Как описать охватившее их счастье! Матильда, застыв в объятиях Петера, повторяла: «Не может быть», ее отец смеялся и рыдал, а Татина застыла на месте.
Постепенно они осознали реальность происходящего.
— Посмотри, как я счастлива. Я счастлива, папа-громовержец, — тихонько сказала она, но он избегал ее взгляда, отвернулся и посмотрел на Петера фон Эля.
— Если я с трудом могу простить причиненные вашим молчанием моей дочери страдания в последние две недели, так это потому, что сам столько страдал от того, что она обманывала меня, — сказал он ему. — Вы переписывались? Татина стала вашей сообщницей? И моя строгость была не больше, чем мостом, под которым вы встречались? Я подозревал об этом, но когда Матильда явилась под этот мост на свидание, а там никого не оказалось, я увидел, насколько она несчастна, и не смог этого вынести.
— Вы? Вы не смогли вынести горя Матильды? Вы, который мучил нас столько времени? Вы, написавший моим родителям письмо, в котором сообщили о ее смерти?
— Я?
— Да, вы.
— Нет. Это неправда. Мог ли я, рискуя накликать беду, заявить о смерти своего живого ребенка? Смерть Матильды? Нет. Я написал вашим родителям, чтобы вы прекратили свои настойчивые преследования. Ваши притязания на нее, г-н фон Эль, мешали моим планам. «Матильда мертва, мертва для него», вот точные слова письма, которое они получили. Они не поняли. После всех обрушившихся на них бед мрачное настроение сыграло с ними злую шутку: они сочли известием о смерти отказ на ваше предложение руки и сердца.
— Но ведь я же вам писала, — воскликнула Татина. — Вы знали, что Матильда жива и думает только о вас. С тех пор, как она выздоровела, она не переставая плакала. Три дня, десять дней, пятнадцать, больше двух недель ни единого слова от вас, ни одного письма!

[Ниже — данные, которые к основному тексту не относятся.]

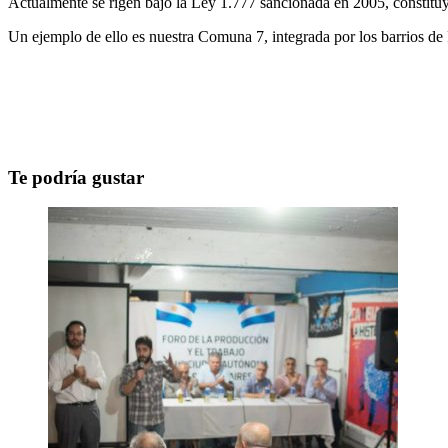
Actualmente se rigen bajo la Ley 1.777 sancionada en 2005, constituyé
Un ejemplo de ello es nuestra Comuna 7, integrada por los barrios d
Te podría gustar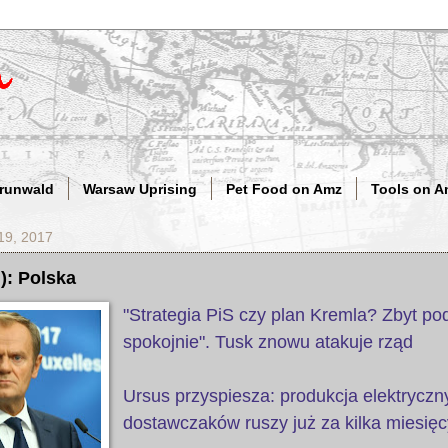
Grunwald
Warsaw Uprising
Pet Food on Amz
Tools on A
19, 2017
.): Polska
"Strategia PiS czy plan Kremla? Zbyt po
spokojnie". Tusk znowu atakuje rząd
Ursus przyspiesza: produkcja elektryczn
dostawczaków ruszy już za kilka miesięc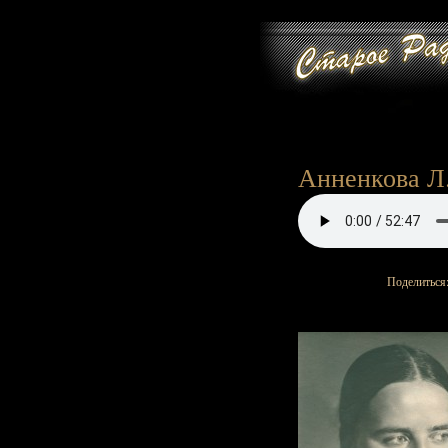
Анненкова Л. 
Поделиться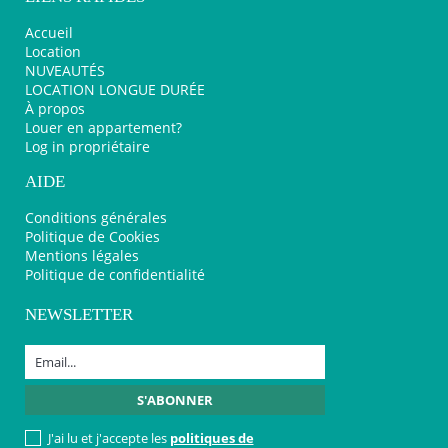
Accueil
Location
NUVEAUTÉS
LOCATION LONGUE DURÉE
À propos
Louer en appartement?
Log in propriétaire
AIDE
Conditions générales
Politique de Cookies
Mentions légales
Politique de confidentialité
NEWSLETTER
J'ai lu et j'accepte les
politiques de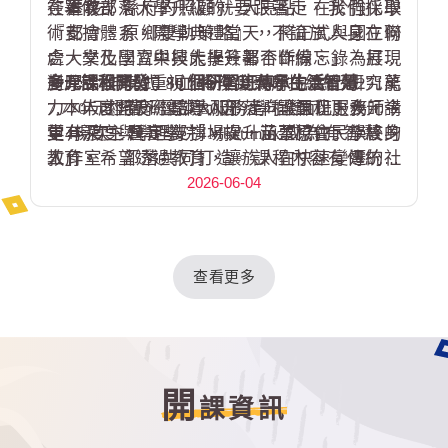
簽署儀式。
在遷移，縣府的照顧就要跟著走。我們採取
本次部落大學升級的一大亮點，在於強化學
『都會、原鄉雙軌策略』，不論族人身在何
術支持體系。開學典禮當天，將正式與國立聯
處，文化學習與技能提升都不斷線。」為展現
合大學及國立中興大學簽署合作備忘錄。打造
對原民教育的重視，今年度縣府持續編列271萬
產學合作模式，並將頂尖大學的文化研究能
多元課程開發：30 個研習班傳承生活智慧
7,770 元經費，讓部大服務走向全面化服務。今
力、人才培育經驗導入部落，讓課程更多元，
本年度開設研習類30班，學程類1班、大師講
年年度主題定為「Mbetunux成為有智慧的
更有深度與學理支撐，提升苗栗原住民族終身
堂4場次、耆睿學院4場次，涵蓋協會、學校、
人」，希望透過教育，讓族人在快速變遷的社
教育。
工作室、部落共同打造。課程內容有傳統工
會中，依然保有深厚的文化自信。
藝、編織、器樂、健康促進、專業技職、美食
2026-06-04
研發及民族植物研究等。將學習場域從課堂搬
回部落、搬回生活場景，這場開學典禮將以
「回到記憶中的小學」為概念，邀請重溫學習
查看更多
的喜悅。未來將持續致力於融合傳統知識與現
代模式，打造部落知識的再生基地，讓原民文
化在苗栗這塊土地上，發揮更大的社會影響
力。
開
課資訊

— Мне сказали, что вы обманываете меня.
— Ну, хватит! — прервал их папа-громовержец. — Подойди сюда, дитя мое, возьми Петера за руку и, раз твоя жизнь зависит от него, раз для того, чтобы ты жила, нужно… — начал было он, потом повернулся и вышел из комнаты.

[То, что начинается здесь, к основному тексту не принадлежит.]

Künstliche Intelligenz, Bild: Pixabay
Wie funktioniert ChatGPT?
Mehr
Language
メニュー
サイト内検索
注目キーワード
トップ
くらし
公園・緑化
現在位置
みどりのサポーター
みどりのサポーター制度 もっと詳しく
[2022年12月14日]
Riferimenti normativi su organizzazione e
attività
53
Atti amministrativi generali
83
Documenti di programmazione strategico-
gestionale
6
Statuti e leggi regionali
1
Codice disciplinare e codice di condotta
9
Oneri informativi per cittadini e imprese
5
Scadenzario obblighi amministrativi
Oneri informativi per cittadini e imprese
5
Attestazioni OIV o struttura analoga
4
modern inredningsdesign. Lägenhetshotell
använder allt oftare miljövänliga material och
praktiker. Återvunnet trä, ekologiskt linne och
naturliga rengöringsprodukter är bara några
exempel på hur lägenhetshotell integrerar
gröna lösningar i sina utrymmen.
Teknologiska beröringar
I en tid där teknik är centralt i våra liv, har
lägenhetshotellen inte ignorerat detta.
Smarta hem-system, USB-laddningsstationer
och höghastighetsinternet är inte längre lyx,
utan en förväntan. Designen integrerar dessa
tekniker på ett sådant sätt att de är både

Холодное молчание разлуки пало на дом г-жи Валь-Дидье. Письма к Петеру фон Элю валялись на столике в вестибюле, потому что никто не знал его адреса.
Потребность говорить о возлюбленном с женщиной, которая его знала и любила, толкнула Катерину написать Маризе. Она умоляла ее вернуться. Их воссоединение началось с рыданий, перешло в извинения и закончилось клятвами в вечной дружбе. И все же три сердца не переставали страдать. Ни смеха, ни музыки не слышалось более под крышей дома г-жи Валь-Дидье, и ничто после отъезда Петера фон Эля не могло утешить бедных женщин в их горе и печали.

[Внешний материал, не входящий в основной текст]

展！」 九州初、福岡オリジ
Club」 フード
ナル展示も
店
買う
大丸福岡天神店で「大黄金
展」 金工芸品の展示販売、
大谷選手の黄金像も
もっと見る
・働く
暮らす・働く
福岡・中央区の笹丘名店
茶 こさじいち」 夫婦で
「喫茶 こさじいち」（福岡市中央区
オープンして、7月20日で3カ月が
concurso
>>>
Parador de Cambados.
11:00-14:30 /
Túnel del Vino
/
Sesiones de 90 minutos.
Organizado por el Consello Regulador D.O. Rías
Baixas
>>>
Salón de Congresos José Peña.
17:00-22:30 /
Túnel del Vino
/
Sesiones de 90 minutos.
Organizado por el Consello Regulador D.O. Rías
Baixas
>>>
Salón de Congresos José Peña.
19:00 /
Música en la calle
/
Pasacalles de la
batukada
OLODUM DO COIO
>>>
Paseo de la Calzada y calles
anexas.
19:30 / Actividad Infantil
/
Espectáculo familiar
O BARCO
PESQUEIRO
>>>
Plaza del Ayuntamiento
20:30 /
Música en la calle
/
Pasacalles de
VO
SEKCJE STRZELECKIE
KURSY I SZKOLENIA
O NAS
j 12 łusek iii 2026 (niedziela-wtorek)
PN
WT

Клотильда бродила угрюмая, Катерина выглядела печальной, Мариза задумчивой, а г-н Валь-Дидье, приезжавший на уик-энд передохнуть, находил, что вечера стали невыносимо длинными в компании дам, которые никуда не хотели идти и, казалось, утратили вкус к развлечениям.
В конце сентября произошло важное событие, которое могло вернуть их к жизни. Как-то утром, когда они еще лежали в постелях, каждая на подносе с завтраком нашла письмо, адресованное ей. «Дорогая моя, приезжайте отужинать со мной 27 сентября в восемь часов. Умоляю вас и очень настаиваю, — писала г-же Валь-Дидье бабушка Петера фон Эля. — Что за старая дура! — можете подумать вы. Возможно, если умолять глупо. 27-го Петер будет у меня, необходимо, чтобы вы приехали. Я уже так стара, что у него нет от меня секретов, но даже если бы и были, я бы сразу догадалась. Он ничего не может утаить от меня. Я знаю, что он вас покинул без единого слова прощания, даже не поблагодарив. Знаю и то, что он еще не успел вам написать. Совершенно непростительно, но вы слишком добры, чтобы не найти ему оправдания, чтобы не отнестись благосклонно и не простить его, узнав об обстоятельствах отъезда и о событиях, развернувшихся с тех пор. Ваша очаровательная дочь чуть не убила его, сообщив о смерти Матильды. Благодарение Богу, он сбежал, и это его спасло. Ему столько предстоит вам рассказать, что я замолкаю. Нескромность — большой порок. Петер так нуждается в вашей дружбе. Приезжайте, не расстраивайте его, вот все, что я могу сказать».